> [Saved data entries]:
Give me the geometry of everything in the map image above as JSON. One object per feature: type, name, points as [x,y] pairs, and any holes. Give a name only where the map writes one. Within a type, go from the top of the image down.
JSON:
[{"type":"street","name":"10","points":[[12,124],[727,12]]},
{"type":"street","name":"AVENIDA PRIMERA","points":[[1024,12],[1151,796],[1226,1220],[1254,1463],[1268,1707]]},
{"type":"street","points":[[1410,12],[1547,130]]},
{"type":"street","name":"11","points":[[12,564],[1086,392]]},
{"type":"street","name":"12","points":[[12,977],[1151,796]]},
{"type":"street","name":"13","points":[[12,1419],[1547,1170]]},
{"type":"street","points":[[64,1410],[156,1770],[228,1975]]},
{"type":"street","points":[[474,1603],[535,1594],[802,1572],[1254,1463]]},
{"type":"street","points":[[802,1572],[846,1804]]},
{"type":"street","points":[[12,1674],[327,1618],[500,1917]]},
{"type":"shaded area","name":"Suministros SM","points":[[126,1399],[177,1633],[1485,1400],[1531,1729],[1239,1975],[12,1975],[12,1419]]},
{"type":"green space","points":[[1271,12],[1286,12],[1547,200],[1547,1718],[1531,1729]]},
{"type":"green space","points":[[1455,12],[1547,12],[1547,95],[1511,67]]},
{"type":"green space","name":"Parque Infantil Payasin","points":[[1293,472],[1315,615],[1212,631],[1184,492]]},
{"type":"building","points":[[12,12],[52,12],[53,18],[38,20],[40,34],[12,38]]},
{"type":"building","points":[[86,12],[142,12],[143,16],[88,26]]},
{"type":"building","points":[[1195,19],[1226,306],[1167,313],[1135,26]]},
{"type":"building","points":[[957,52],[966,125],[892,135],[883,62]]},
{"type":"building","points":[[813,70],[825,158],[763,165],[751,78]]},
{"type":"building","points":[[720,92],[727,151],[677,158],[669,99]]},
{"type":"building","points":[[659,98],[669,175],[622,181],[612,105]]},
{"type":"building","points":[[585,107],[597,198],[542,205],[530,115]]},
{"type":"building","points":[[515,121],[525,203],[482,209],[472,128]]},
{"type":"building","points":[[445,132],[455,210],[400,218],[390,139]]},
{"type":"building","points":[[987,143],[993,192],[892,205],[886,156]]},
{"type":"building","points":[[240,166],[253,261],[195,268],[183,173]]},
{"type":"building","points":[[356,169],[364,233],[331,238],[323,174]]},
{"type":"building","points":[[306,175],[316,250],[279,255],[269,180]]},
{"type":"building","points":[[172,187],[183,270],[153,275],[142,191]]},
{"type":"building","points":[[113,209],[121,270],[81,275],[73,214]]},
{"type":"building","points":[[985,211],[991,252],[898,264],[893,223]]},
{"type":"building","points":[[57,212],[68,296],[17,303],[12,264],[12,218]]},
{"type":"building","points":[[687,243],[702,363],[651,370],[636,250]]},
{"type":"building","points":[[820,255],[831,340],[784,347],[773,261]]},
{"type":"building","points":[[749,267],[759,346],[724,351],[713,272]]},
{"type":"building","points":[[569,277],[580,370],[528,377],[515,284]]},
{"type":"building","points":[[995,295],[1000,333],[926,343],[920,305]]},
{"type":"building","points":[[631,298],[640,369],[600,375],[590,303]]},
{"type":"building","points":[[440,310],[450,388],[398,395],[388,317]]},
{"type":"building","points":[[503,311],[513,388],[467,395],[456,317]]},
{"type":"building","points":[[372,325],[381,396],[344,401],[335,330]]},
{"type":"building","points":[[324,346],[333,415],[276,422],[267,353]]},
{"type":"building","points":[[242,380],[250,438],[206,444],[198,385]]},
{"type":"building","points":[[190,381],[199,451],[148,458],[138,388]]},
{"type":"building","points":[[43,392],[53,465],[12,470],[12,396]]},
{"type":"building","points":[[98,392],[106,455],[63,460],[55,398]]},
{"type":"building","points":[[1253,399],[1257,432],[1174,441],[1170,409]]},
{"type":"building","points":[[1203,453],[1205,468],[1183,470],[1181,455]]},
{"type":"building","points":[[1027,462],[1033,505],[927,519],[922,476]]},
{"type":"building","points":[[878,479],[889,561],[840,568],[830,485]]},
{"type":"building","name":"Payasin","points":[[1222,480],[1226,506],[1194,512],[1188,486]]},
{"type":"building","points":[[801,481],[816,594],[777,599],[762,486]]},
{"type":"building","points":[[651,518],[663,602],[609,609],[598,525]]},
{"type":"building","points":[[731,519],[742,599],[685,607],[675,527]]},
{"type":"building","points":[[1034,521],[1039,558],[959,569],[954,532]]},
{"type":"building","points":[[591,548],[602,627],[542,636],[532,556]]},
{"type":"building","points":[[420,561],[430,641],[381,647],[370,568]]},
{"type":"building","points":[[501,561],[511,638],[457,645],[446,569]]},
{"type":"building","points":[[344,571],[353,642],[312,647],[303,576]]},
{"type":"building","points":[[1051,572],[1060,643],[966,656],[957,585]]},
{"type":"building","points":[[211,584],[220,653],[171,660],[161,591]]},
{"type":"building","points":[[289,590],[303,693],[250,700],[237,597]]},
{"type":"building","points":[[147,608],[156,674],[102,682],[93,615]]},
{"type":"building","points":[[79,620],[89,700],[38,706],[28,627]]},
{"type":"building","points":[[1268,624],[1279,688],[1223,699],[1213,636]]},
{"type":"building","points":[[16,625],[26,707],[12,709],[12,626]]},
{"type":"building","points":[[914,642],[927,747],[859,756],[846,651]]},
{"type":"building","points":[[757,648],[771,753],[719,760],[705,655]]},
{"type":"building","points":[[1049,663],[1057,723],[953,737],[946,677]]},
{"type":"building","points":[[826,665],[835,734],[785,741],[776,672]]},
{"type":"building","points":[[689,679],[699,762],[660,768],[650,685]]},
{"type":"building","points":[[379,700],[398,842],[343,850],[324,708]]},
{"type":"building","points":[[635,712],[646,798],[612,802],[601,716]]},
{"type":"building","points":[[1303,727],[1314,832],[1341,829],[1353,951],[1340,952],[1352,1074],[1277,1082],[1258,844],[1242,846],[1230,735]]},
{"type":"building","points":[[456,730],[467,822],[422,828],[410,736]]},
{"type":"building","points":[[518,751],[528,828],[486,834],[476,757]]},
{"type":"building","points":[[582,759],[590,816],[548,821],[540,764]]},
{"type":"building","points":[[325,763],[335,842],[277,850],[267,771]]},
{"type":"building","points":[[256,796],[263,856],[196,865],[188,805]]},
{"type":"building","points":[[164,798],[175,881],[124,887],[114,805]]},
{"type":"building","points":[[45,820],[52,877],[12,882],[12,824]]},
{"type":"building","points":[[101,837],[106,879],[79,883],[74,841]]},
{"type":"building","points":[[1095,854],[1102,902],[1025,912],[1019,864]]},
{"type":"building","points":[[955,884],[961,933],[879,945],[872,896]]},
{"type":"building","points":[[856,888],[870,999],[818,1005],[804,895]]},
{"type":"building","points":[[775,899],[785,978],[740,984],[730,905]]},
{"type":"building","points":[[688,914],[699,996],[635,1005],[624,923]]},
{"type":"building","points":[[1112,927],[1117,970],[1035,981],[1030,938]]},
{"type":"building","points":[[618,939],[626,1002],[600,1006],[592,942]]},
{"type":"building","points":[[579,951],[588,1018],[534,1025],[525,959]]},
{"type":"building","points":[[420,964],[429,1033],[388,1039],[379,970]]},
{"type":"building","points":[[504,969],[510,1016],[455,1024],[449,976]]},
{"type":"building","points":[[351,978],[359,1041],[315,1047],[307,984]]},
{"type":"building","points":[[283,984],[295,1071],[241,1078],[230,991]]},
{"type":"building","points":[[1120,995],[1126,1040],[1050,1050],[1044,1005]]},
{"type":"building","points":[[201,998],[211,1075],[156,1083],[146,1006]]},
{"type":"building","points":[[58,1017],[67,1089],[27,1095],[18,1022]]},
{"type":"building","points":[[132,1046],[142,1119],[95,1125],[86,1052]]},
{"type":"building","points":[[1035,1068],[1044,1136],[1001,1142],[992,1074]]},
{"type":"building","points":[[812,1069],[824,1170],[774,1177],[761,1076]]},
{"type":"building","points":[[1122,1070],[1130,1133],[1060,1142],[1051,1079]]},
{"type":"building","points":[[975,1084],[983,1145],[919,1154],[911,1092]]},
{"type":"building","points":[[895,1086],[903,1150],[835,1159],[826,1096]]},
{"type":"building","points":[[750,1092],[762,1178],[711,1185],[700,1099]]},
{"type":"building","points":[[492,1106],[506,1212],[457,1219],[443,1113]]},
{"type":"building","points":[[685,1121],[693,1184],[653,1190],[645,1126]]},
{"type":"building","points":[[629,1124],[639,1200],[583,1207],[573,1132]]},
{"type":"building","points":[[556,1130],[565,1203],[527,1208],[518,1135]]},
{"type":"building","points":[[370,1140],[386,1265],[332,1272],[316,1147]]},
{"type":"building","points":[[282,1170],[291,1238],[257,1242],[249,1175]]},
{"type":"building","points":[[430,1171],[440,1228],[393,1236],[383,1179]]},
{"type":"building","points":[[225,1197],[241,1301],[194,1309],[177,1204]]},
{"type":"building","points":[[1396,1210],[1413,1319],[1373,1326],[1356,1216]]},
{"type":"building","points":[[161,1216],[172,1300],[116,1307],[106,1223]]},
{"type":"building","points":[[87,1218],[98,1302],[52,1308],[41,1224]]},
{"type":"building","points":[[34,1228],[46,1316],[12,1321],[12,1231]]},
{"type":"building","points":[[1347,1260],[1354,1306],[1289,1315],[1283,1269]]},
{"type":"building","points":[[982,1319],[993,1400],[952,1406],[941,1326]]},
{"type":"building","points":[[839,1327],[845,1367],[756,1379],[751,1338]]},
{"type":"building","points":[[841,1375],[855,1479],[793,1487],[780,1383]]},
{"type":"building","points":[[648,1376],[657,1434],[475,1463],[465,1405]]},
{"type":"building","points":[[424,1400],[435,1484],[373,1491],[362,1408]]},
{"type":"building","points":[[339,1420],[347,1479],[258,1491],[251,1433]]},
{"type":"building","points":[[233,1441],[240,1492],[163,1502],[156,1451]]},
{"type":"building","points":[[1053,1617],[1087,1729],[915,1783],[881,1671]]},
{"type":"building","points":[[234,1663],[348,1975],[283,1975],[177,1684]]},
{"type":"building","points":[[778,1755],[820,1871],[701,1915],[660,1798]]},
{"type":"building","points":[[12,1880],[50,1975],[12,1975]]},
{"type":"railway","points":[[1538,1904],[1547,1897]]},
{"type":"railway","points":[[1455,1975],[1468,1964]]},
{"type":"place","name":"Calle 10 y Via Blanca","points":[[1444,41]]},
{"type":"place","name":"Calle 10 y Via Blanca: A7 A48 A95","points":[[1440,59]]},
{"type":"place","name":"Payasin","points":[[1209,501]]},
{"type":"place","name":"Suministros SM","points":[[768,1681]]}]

> [WHAT THIS TASK INVOLVES]: Please say how many lines above contain "railway", number only.

> [RESULT BELOW]: 2